Key Points:
• A Cambridge-led trial found that adding low-dose megestrol to standard hormone therapy slows tumor growth in ER-positive breast cancer.
• Megestrol also helps ease hot flashes from anti-estrogen treatment, potentially improving therapy adherence.
• Benefits appeared at both low and higher doses, supporting use with fewer side effects.
A new study suggests a common treatment for menopause hot flashes may also slow the growth of certain breast cancers. Researchers in the United Kingdom tested the addition of megestrol acetate—a synthetic progesterone—to conventional anti-estrogen therapy with letrozole in post-menopausal women. Results indicate a stronger anti-cancer effect when megestrol is included.
Most breast cancers in women are estrogen receptor-positive (ER-positive), meaning tumor cells rely on estrogen to grow. Letrozole, an aromatase inhibitor, blocks estrogen production and forms a key part of adjuvant treatment to prevent recurrence after surgery. However, it commonly causes menopausal side effects like hot flashes, joint pain and bone density loss.
These side effects can make long-term adherence difficult for many patients. Clinicians often prescribe megestrol to reduce vasomotor symptoms. The drug mimics progesterone, helping relieve hot flashes while potentially supporting ongoing hormone therapy.
The PIONEER trial tested this dual benefit in a pre-surgical “window of opportunity” design. Researchers enrolled nearly 200 women with early-stage ER-positive breast cancer. Participants received standard letrozole alone or letrozole with either 40 mg or 160 mg of megestrol daily for two weeks before surgery.
Tumor samples taken before and after the treatment period showed that combining megestrol with letrozole further reduced cell proliferation compared with letrozole alone. Notably, the lower and higher doses produced similar effects, suggesting effective anti-proliferative action even at reduced dose levels.
Researchers believe two mechanisms may underlie these findings. First, megestrol’s relief of hot flashes may improve patients’ ability to stick with hormone therapy, indirectly benefiting outcomes. Second, megestrol itself appears to directly limit tumor cell growth by altering estrogen receptor activity and genomic binding in the cancer cells.
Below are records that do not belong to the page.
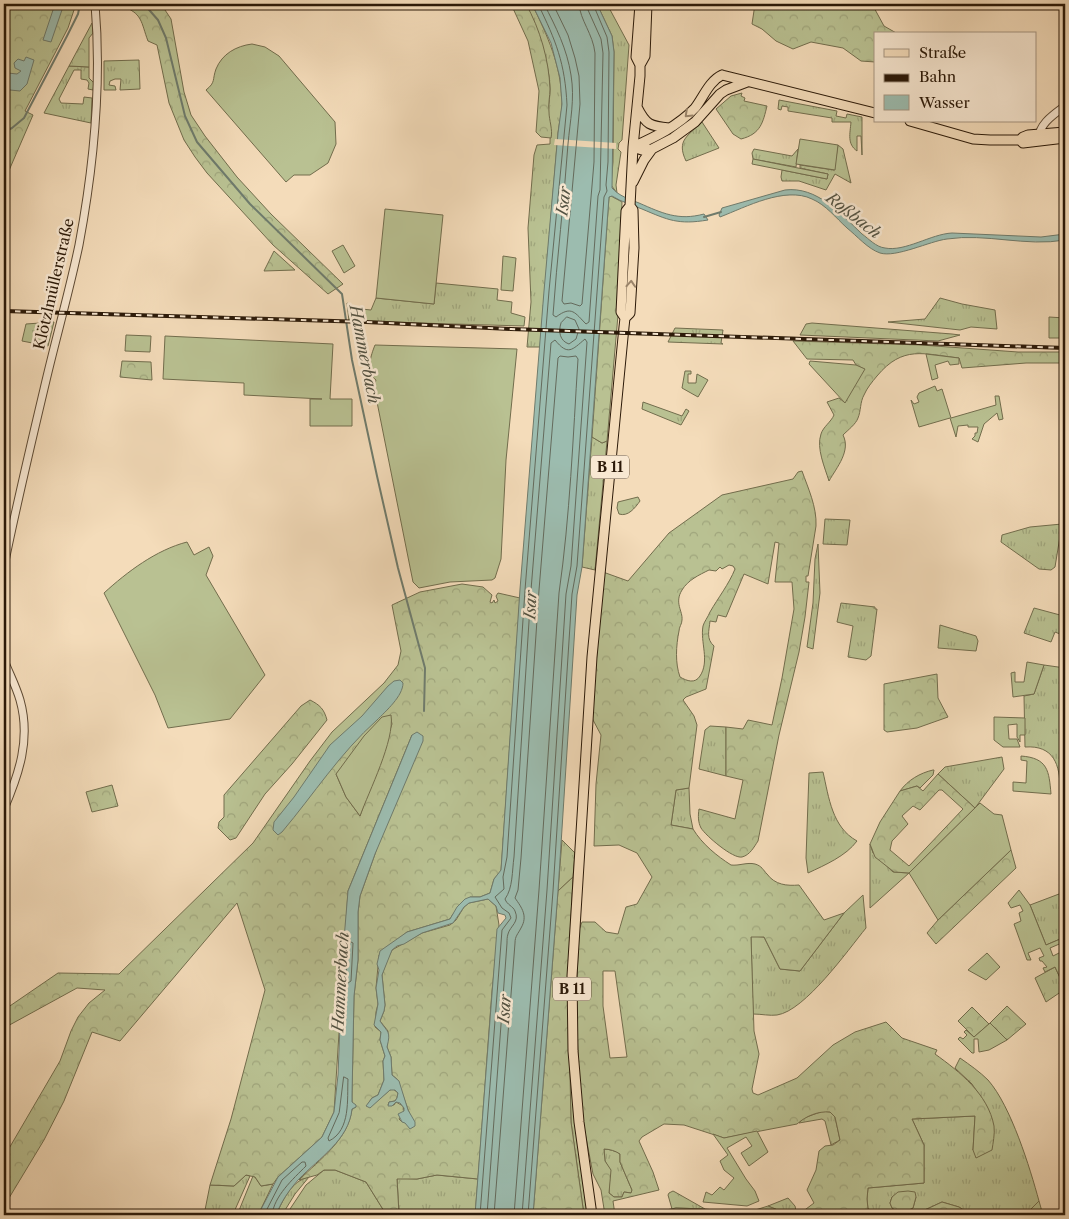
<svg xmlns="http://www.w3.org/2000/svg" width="1069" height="1219" font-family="'Libre Caslon Text',serif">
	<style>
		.grass { fill: url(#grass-tufts); stroke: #726d4d; fill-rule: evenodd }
		.forest { fill: url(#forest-crowns); stroke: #726d4d; fill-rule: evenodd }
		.garden { fill: #b9c192; stroke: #726d4d }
		.water { fill: #9cbcaf; stroke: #6f7b6c }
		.pier { fill: #f4dcba }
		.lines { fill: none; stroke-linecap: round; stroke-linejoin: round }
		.shore { stroke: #646a5c; stroke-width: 1 }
		.stream { stroke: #6f7b6c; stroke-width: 2 }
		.minor-casing { stroke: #5d4a34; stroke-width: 9 }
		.major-casing { stroke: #2b1908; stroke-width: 11 }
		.minor { stroke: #f8e8d2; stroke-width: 7 }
		.major { stroke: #f4dcba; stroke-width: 9 }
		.rail-casing { stroke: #2b1908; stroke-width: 4 }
		.rail { stroke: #f8e8d2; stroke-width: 2; stroke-dasharray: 5.5; stroke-linecap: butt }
		.oneway { stroke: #9a846a }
		.labels { text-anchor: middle; stroke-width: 5; stroke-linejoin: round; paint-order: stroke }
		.shield { fill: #f8e8d2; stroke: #685745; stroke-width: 1 }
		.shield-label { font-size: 14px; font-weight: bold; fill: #2b1908 }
		.street-label { font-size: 15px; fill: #2b1908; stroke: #f8e8d2 }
		.water-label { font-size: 16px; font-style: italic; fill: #535242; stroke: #f8e8d2 }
	</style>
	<defs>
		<pattern id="grass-tufts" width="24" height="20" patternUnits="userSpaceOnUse" patternTransform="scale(1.25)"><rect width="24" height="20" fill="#b9c192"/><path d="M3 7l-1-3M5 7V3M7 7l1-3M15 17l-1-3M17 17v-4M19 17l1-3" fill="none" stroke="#9fa57c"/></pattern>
		<pattern id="forest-crowns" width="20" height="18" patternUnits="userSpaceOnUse" patternTransform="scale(1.25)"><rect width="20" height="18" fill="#b9c192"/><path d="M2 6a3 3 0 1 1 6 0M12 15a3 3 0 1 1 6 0" fill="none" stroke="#9fa57c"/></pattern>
	</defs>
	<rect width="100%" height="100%" fill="#f4dcba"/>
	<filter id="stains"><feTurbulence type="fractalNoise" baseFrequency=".004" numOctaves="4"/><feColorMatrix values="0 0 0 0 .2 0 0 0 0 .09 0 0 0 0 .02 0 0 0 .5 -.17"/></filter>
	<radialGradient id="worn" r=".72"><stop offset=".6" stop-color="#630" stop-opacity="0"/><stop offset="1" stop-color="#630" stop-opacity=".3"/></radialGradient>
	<path class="grass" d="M526,4h6c16,33 29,61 30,98 0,11 -3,21 -4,31l-18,214h-13l4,-45 -3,-74 6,-73 3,-10 13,-1c1,-12 -2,-23 -2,-35 1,-6 2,-13 2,-19 0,-25 -13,-64 -24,-86z
		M597,4h10l22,41 -7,95 -3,3 -1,6 3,3 -5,33 1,8 -6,-8 2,-23 1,-110 -2,-16z
		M139,60l1,29 -20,1 1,-11h-6l-5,2 -1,4 6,1 1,4h-12v-29z
		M69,66l20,1v11l5,5 -1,7 -5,-1 1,-6 -2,-3 -6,-1v-9h-7l-15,29 2,4 22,1 1,-7 8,1 -1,25 -47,-10z
		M779,100l58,11 -1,5 10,2 1,-4 15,3v38l-1,-19h-4v15c-10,-7 -7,-17 -6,-29h-19v-4l-44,-7v-4l-6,-1 -1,4 -3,-1z
		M702,122l17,26 -33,13c-10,-21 2,-25 16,-39z
		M838,145l5,4 8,34 -16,-9 -9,16 -27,-9h-17l-1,-4 1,-7 45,9 1,-5 -28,-6v-3l34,5z
		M754,149l38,7 6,-7 -2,18 -43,-8 -1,-6z
		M436,283l62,6 -1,11 15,2 -1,11 14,4 -1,9 -175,-5 -2,-18 4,2 1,3 19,2 5,-12 58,6z
		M940,298l22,6 33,6 2,19 -26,-2 -11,3 -72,-8 37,-3z
		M54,322l-6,24 -26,-5 4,-17z
		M675,328l48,2 -2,13 2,1 -55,-2z
		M643,402l39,14 4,-7 3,2 -8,14 -39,-16z
		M592,437l10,6 5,-2 -12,129 -13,-3z
		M638,497l2,4c-5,7 -12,16 -21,13l-2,-6 1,-6z
		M825,519l25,1 -3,25 -24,-1z
		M1062,524l-7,43 -4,3 -12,-1 -38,-27 1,-7 28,-8z
		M818,544l2,49 -7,56 -6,-2 6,-44 2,-44z
		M1065,601v35l-10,-4 -4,10 -27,-9 10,-25 26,7z
		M841,603l34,4v2h2l-6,47 -5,4 -18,-3 5,-31 -16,-4z
		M940,625l36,11 2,5 -2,10 -38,-3z
		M1044,665l21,3v121h-5c0,-24 -6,-44 -35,-42l-1,-51 10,-2z
		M710,726l16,1v49l-27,-7 6,-39z
		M1002,757l2,12 -29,39 -37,-34 7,-7z
		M933,770h1l-1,5 -13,13 -3,-2 -17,5c8,-11 20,-18 33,-21z
		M823,772c6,26 9,55 34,69 -11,15 -32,24 -49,32l-2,-15 3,-85z
		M689,788l1,26 3,15 -22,-4 5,-35z
		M562,840l13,13 -2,24 -15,14z
		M870,844l3,9 20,19 16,1 -39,35z
		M1059,894l6,11v9l-2,1 2,5v17l-19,8 -16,-40z
		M863,895l3,33c-18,22 -61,83 -89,87 -7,1 -16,-1 -24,-1l-2,-78 13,1 16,32 20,2 44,-58z
		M1055,967l10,22 -19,13 -11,-24z
		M569,1051l6,71 13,93h-4l-13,-93z
		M960,1058c10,7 20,14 28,22 23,26 42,88 51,121l-9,9h-29l-12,5h-18l-12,-8 -17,-5 -28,13h-26l-20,-6 -1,-10 1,-11 56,-5v-38l-12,-26 63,-3 -2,34 14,-43 -15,-23 -17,-16zM892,1197h24l-3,11h-21l-2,-5z
		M823,1111l7,1 5,5 5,23 -9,5 -6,-24 -3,-2 -23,4 5,-5z
		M604,1149c5,0 12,2 16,5v8l12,28v3l-8,-1 -2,5h-8l-5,-4 1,-23 -5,-9z
		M324,1170h11l31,12 18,29 -1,4h-97l20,-30z
		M246,1175l4,1 -16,36 -29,-2 5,-25 24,1z
		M437,1175l41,4 -3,36 -76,-1 -2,-36 20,1z
		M253,1176l2,1 6,9 12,-2 -15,31 -20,-2z
		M309,1177l-14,17 -13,21h-6c7,-15 15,-34 33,-38z
		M673,1191l2,1 30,17 -29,-1 -4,1 -4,-14 1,-2z
		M788,1198l7,8 2,9h-7l-22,-9z"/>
	<path class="forest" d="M4,4h72l-8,24 -43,83 8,4 -29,67z
		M101,4h60l10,15 13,73 7,23 14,21 32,41 34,37 72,70 -15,10 -55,-49 -66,-72 -12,-16 -11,-17 -15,-37 -12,-58 -9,-4c-7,-18 -5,-29 -28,-35 -6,-2 -14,0 -19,-2z
		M511,4h15c14,25 23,56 24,85 0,7 -2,15 -1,23 0,8 4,18 2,26l-10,-1 -5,-5 3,-41 -11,-50z
		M755,4h117l12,22 14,8h-23v28l-14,-1 -18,-13 -32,-6 -18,7 -17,-8 -14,-12 -10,-5z
		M92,23l1,10 -4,5v29l-20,-1z
		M742,93l-1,3 4,2 -1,3 23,5c-4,16 -6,28 -26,33l-8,-5 -17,-25 15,-13z
		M611,196l11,6 -4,113 -11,126 -5,2 -10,-6 17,-240z
		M274,251l21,19 -31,1z
		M812,323l140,11 8,1 -22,6 -138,-6 6,-11z
		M793,341l128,4 97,7h47v11h-39l-64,5 -3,-10c-36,-4 -56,-13 -82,18 -5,6 -10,12 -13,19 -4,7 -3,16 -6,23 -2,6 -10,12 -15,17 8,16 -6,32 -14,46 -4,-13 -13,-33 -8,-47 2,-7 10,-12 13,-19l-7,-13 12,-4 5,4 20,-33 -8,-4 -3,-5 -46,-1z
		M122,361l29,1 1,18 -32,-3z
		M802,471c6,17 15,36 14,55l-8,50h-2v6h3l-4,35 -6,35 -20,83 -21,106c-4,6 -8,14 -16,16 -9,2 -36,-21 -41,-29 -3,-6 -3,-12 -2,-19l36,10 8,-39 -17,-4v-49l17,2 5,-9 24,5 10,-47 12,-69 -2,-27h-17l4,-39 -4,-1 -7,42 -24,-10 -18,43 -8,-2 -2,7 -6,-1c-1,10 -4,18 4,25l-8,43 -20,8 -3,3 11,16 3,9 -8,63 -13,2 -5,35 22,4c9,15 24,27 38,36 8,1 16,-3 24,-1 7,2 8,6 12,10 8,11 20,12 32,11l25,35 20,-7 -44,58 -20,-2 -16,-32h-13l3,94 5,23 -7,35 1,4 5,2 39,-17 36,-33 22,-13 31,-10 16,16 35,12 -2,4c25,18 53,40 59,72 1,8 -1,17 -2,24l-16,8 -3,-8 2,-34 -63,3 12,26v38l-56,5 -1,11 1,10 20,6h-90l16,-12 -7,-13 9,-20 3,-19 6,-5 8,-1 7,-5 -5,-23 -5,-5c-12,-1 -24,4 -33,12l-73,14 -40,-13 -20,-1 -22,13 -3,4 14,31 6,18 -46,11 2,14h-10l-4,-25 -8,-16 -10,-52 -4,-44 -3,-76 3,-72 3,-8h13l11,10 12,2 8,-27 11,-3 15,-27 -15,-24 -18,-8 -25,1 2,-62 5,-49 -9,-17 11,-146 25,9 41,-48 53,-38 71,-16 5,-7zM729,565l4,1 2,3c-6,15 -17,29 -25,43 -2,5 -6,10 -7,14 -3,16 7,35 -3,50 -5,8 -13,5 -20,1 -5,-14 -4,-31 -1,-46 0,-4 3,-7 3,-11 1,-9 -8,-17 0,-30 6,-10 17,-15 27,-20l7,1 4,-4 2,2zM603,971h12l12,86 -17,1 -7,-52zM604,1149c5,0 12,2 16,5v8l12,28 -1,3 -7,-1 -2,5h-8l-5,-4 2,-23 -6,-9z
		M462,584l21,3 9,8 -2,7 2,1 2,-3 1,3 3,-2 -2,-5 2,-3 22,5 -19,273 -7,8 -4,14 -10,4h-10l-17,17 -3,5 -43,13 -28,23 -3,33 2,16 -2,8 -1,15 6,5 -1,8 5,16 -2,5 1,19 -6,15 -6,3 -4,6 4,1 18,-15 3,-1 5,4 -1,5 -2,3 -6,1 -1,3h6l2,-3 7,4 1,5 -5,8 3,3 8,-7 -13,-36 -5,-4 -1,-18 -4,-10 1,-16 -8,-10 4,-10 1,-6 -3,-30 5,-15 5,-10 30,-17 28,-8 6,-5 8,-13 5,-4 19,-4 8,7 3,19 -7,66 -14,188 -41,-4 -20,4h-20l2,35 16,1h-32l1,-4 -18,-29 -31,-12h-11l-7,5 -18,5c21,-21 49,-40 53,-71l4,-2 -4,-5v-6l2,-100 4,-36v-48l2,-16 15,-42 37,-119 -64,156 -14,221 -12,25 -44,40 -5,7 -12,2 -6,-9 -9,-2 -12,11 -24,-1 21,-66 34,-129 -28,-87 -117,138 -28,-9 -28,69 -20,39 -38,63 -2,9v-55l56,-96 11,-30 7,-14 11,-14 16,-13 -28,-2 -73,40v-18l54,-37 61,1 134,-131 57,-82 22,-29 52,-49 14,-18 3,-14 -9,-46 28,-13zM390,715l2,9 -32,92 -14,-19 -10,-23z
		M937,674l1,24 10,19 -31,11 -30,4 -3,-2v-46z
		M310,700c10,5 14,9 17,20l-35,44 -27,30 -29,44 -6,2 -12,-12 1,-6 5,-5v-22l77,-89z
		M938,774l37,34 -66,65 -15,-1 -19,-15 -5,-13 10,-22 20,-31 17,-5 6,5zM939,790h3l21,19 -54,57 -19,-16 2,-9 16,-17 -6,-8 11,-10 7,4z
		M112,785l6,21 -26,6 -6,-20z
		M1011,850l5,18 -80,76 -9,-11 11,-13z
		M573,877l-5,99 3,146 13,93h-51l25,-324z
		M1007,1006l19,18 -19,16 -17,-17z
		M972,1007l17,17 -15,13 -16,-16z
		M908,1191l7,1 1,5 -3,11 -6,3 -9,1 -6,-4 -2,-5 2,-6 6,-5z
		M1039,1201l4,14h-54l12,-5h29z
		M942,1202l17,5 12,8h-57z
		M768,1206l22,9h-123l-1,-5 10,-2 29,1 29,3h15z"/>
	<path class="garden" d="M252,44l13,3 14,9 56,66 1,22 -8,19 -18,12h-16l-8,7 -80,-92c10,-8 6,-10 10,-21 6,-15 20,-23 36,-25z
		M800,139l38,6 -3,25 -39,-6z
		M753,159l75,15 -1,5 -75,-15z
		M385,209l58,6 -9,89 -58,-6z
		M343,245l12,21 -11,7 -12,-22z
		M503,256l13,2 -3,33 -12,-1z
		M1049,317l16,1v20h-16z
		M126,335l25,1 -1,16 -25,-1z
		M165,336l168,8 -3,55h22v27h-42v-27h12l-78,-4v-12l-81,-4z
		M375,345l142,4 -11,111 -5,99 -6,19 -3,2 -42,2 -31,6 -6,-6 -39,-195 2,-7c-11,-8 -5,-25 -1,-35z
		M926,354l33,4v6l-9,1 -2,-4 -13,4 3,13 -6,2z
		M810,361l46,4 9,4 -20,34 -36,-39z
		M685,371h6v3h-3v9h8l1,-9 11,6 -10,17 -16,-9z
		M935,386l2,5 5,-2 9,29 45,-13 -1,-9h4l4,23 -4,1 -2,-7 -13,11 -6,18 -6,-3 3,-3v-3h2l1,-6h-10v-2l-10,1 -2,11 -6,-19 -31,9 -8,-27 3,4 5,-2 -2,-5 2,-4z
		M187,542l7,13 15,-8 4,9 -7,19 59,100 -35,44 -62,9 -13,-33 -51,-102c23,-21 52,-43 83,-51z
		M1027,662l17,3 -10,29 -21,3 -2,-24 4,-1v10h9z
		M391,715c4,25 -22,76 -31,101l-14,-19 -10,-23 28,-38 18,-19z
		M994,717l31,1v17h-5v7l-3,-5v-13l-9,1 1,14h8l3,8h-17l-9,-7z
		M1021,756c27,2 28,15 30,38l-38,-3v-9l13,1 1,-22 -6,-1z
		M980,803l14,11 8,1 9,35 -73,70 -29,-47z
		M1019,890l11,15 16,40 19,-8 -2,2 1,3 -14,6 3,8 12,-6 -2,-4 2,-1v18l-5,2 4,7 1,-1v17l-10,-21 -10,5 -2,-4 4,-1 -5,-6h-2l-1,-3 5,-2 -4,-8 -12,5 3,7h-4l-13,-36 7,-3 -2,-8 4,-2 -3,-6 -9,3 -3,-5z
		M987,953l13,14 -14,13 -18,-10z
		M990,1023l17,17 -18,10 -10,2 -1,-13h-4v14h-2l-14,-14 2,-2 3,2 4,-4 -3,-3 2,-2 8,7z
		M757,1131l11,21 -19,14 -8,-13 11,-7 -6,-9 -19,11 19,31 9,12 4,10 -12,5 -44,-4 3,-10 6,3 8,-8 4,3 10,-12 -10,-8 -4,-9 8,-6 -15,-21 11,4z"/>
	<path class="water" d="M55,4h9l-13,38 -8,-2z
		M532,4h65l15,32 2,16 -2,136c7,8 17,11 27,15 23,10 39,18 65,11l4,6c-30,5 -40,0 -66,-11 -10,-4 -20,-7 -30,-13l-3,1 -27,370 -5,28 -19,296 -25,324h-58l22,-286 9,-11 -1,-3 -7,-2 -2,-7 -8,-7 -19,4 -5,4 -11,16 -31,10 -18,11 -7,2 -5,4 -10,25 3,30 -1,6 -4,10c8,12 11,10 7,26l4,10 1,18 7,6 9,29 7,12v4l-5,3 -5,-6 -3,-1 -4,-8 6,-3v-3l-4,-5 -4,-1 -4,4h-4l1,-4 6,-1 2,-3 1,-5 -3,-3h-5l-20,18 -4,-2 6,-8 6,-3 6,-15 -1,-19 2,-5 -5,-16 1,-8 -7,-7 4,-21 -2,-16 3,-18 -2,-6 3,-13 27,-19 43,-13 7,-12 8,-8 5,-2h10l10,-4 4,-14 7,-9 19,-281 24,-298 14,-158 4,-29 -2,-26 -9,-35z
		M26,57l8,3 -7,24 -7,7 -10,-1 -4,-7 2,-10 9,1 4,-3 -6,-3 -1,-5 4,-4 6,2z
		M785,190c32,-4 56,24 77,44 7,5 14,13 23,14 20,4 46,-14 67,-15l89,4 24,-3v6c-39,7 -79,-7 -118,-1 -17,2 -51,19 -67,14 -12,-4 -23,-17 -33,-25 -11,-10 -21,-23 -35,-29 -27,-13 -66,8 -92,18l-1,-2 3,-7z
		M400,680l3,3c0,13 -17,28 -26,37 -37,33 -63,74 -95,112l-4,3 -5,-5 1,-8 20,-25 36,-52 32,-29 26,-30 6,-5z
		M417,732l6,4v5l-48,113 -15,42 -2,16v48l-4,36 -2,100v6l4,3v2l-4,2c-3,31 -33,49 -53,70 -10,11 -18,23 -23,36h-18l20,-38 44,-40 12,-25 4,-37 5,-124 5,-60 64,-156z"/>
	<path class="pier" d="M555,139l61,4v6l-62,-4z"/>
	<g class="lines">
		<path class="shore" d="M544,4c12,23 23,45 27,71 4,24 -1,46 -3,69 -4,57 -11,114 -15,171l3,2c16,-12 19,-4 30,7l3,-2 9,-126 2,-6 3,-137 -2,-14 -13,-29 -1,-6
			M553,4l15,31 7,23 4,18 1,28 -18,197 2,3 7,-1 9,3 2,-2 12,-142 1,-109c-2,-19 -15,-33 -16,-49
			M567,317l8,3 4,9 -3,10 -7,5c-9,-3 -11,-12 -8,-21z
			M349,941l4,2 -2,38 -3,2 -2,-2z
			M344,1077l4,2c-1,20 3,51 -19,62l-1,-3 11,-25z
			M264,1215l18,-35 20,-18h3l1,4c-13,13 -32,30 -34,49
			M480,1215l22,-285 9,-12 -2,-5 -7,-5 -7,-11 9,-8 -1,-12 4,-20 18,-267 24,-299 18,-186c-2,-42 -11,-64 -29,-101
			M487,1215l20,-272c0,-3 0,-6 1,-9 2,-8 12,-12 7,-23 -2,-5 -8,-6 -10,-12 8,-11 7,-28 9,-42l17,-267 20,-247 4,-3c13,16 17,10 30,-1l2,3 -16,224 -5,28 -19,296 -25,325
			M494,1215l21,-272c0,-7 3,-9 6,-15 7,-12 1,-20 -6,-30l3,-8 3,-32 18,-268 19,-232 2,-2 8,1 8,-1 2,3c-5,78 -8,157 -19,234l-20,297 -25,325
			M528,1215l25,-324 19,-297 5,-28 27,-369 3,-6 -1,-6 2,-23 1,-110 -2,-15 -14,-33"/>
		<path class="stream" d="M144,4l14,16 8,18 19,78 12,26 53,62 92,90 10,66 25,116 21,92 27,100 -1,43
			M4,132l8,-4 12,-10 43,-82 11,-22 2,-10
			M704,217l17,-5
			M1064,958l1,1"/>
		<defs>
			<path id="minor" d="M1038,139c2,-16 15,-24 27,-33
				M4,566c12,-59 26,-118 40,-177 11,-48 25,-96 35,-144 15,-80 23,-160 16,-241
				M4,660c5,13 12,26 16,40 11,39 -1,74 -16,109"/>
			<path id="major" d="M640,65l5,-9 2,-52
				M722,75l153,38
				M637,107c9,18 13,19 32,21
				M910,121l63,18 17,1h30l3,3 42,-5
				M1020,140l3,-3 5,-2 37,-3
				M633,147l9,3 10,-1 21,-11 22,-16 25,-28 6,-4 21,-8
				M633,147c22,-10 45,-21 62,-39 8,-10 14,-27 27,-33
				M633,182l11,-22 8,-11
				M625,318l-4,-6 5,-101 4,-5
				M592,1215l-13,-93 -6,-71 -1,-75 20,-319 32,-330 1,-9 5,-5 4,-65 -1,-38 -3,-4 3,-59 7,-71v-11l-4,-8 4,-53"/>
		</defs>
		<use href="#minor" class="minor-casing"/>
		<use href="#major" class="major-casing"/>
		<use href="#minor" class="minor"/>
		<use href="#major" class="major"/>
		<defs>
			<path id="rail" d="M4,311l362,11 145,7 554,19"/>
		</defs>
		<use href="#rail" class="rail-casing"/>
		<use href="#rail" class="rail"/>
	</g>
	<defs><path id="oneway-chevron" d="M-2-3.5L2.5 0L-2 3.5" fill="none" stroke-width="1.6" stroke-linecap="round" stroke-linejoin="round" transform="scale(1.25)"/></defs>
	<g class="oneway">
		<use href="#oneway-chevron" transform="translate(688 114) rotate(137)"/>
		<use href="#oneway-chevron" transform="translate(631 284) rotate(-86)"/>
	</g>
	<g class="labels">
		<g class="shield">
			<rect x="591" y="455.5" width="38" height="23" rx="4"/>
			<rect x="553" y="977.5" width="38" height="23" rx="4"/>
		</g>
		<g class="shield-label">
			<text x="610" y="472">B 11</text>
			<text x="572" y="994">B 11</text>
		</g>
		<g class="street-label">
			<text transform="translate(54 284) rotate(-77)" y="5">Klötzlmüllerstraße</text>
		</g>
		<g class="water-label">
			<text transform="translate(563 201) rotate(-83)" y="6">Isar</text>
			<text transform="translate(854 215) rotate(38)" y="6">Roßbach</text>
			<text transform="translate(365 354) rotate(79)" y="6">Hammerbach</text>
			<text transform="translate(530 605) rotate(-87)" y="6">Isar</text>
			<text transform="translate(340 982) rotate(-87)" y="6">Hammerbach</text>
			<text transform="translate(504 1009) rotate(-86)" y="6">Isar</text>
		</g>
	</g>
	<rect width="1069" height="1219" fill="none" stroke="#f4dcba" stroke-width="20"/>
	<rect x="5" y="5" width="1059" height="1209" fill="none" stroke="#2b1908" stroke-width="2.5"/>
	<rect x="10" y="10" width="1049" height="1199" fill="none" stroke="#2b1908"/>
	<rect x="874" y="32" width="162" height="90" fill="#f8e8d2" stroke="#a69581"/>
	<rect x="884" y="49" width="25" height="8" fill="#f4dcba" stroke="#a69581"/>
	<text x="919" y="58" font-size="15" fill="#2b1908">Straße</text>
	<rect x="884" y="74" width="25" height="8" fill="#2b1908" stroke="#a69581"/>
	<text x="919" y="82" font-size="15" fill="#2b1908">Bahn</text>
	<rect x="884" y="95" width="25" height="15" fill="#9cbcaf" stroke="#a69581"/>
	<text x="919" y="108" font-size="15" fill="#2b1908">Wasser</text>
	<rect width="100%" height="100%" filter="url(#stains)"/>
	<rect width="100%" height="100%" fill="url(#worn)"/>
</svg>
Importantly, using a lower dose may help strike a balance between efficacy and side effects. High doses of megestrol can cause weight gain, hypertension and other complications. However, the study found that even the 40 mg dose delivered measurable anti-cancer activity, opening the door for potentially better tolerability in long-term use.
While these results are promising, investigators caution that further research is essential. The PIONEER trial lasted only two weeks, limiting assessment of long-term safety and sustained cancer control. Larger, longer trials would be needed to confirm whether megestrol consistently improves outcomes when added to standard endocrine therapy.
Researchers call for phase III trials that track invasive disease-free survival and other clinical endpoints. Such studies would help determine if the combination can be recommended in routine practice. For now, the early evidence hints at a dual role for megestrol in supporting both quality of life and tumor suppression among women on anti-estrogen therapy.
If confirmed in larger studies, this approach could benefit thousands of patients worldwide. By reducing debilitating menopausal symptoms and possibly slowing tumor growth, low-dose megestrol added to letrozole may offer a more tolerable and effective long-term treatment path for people with ER-positive breast cancer.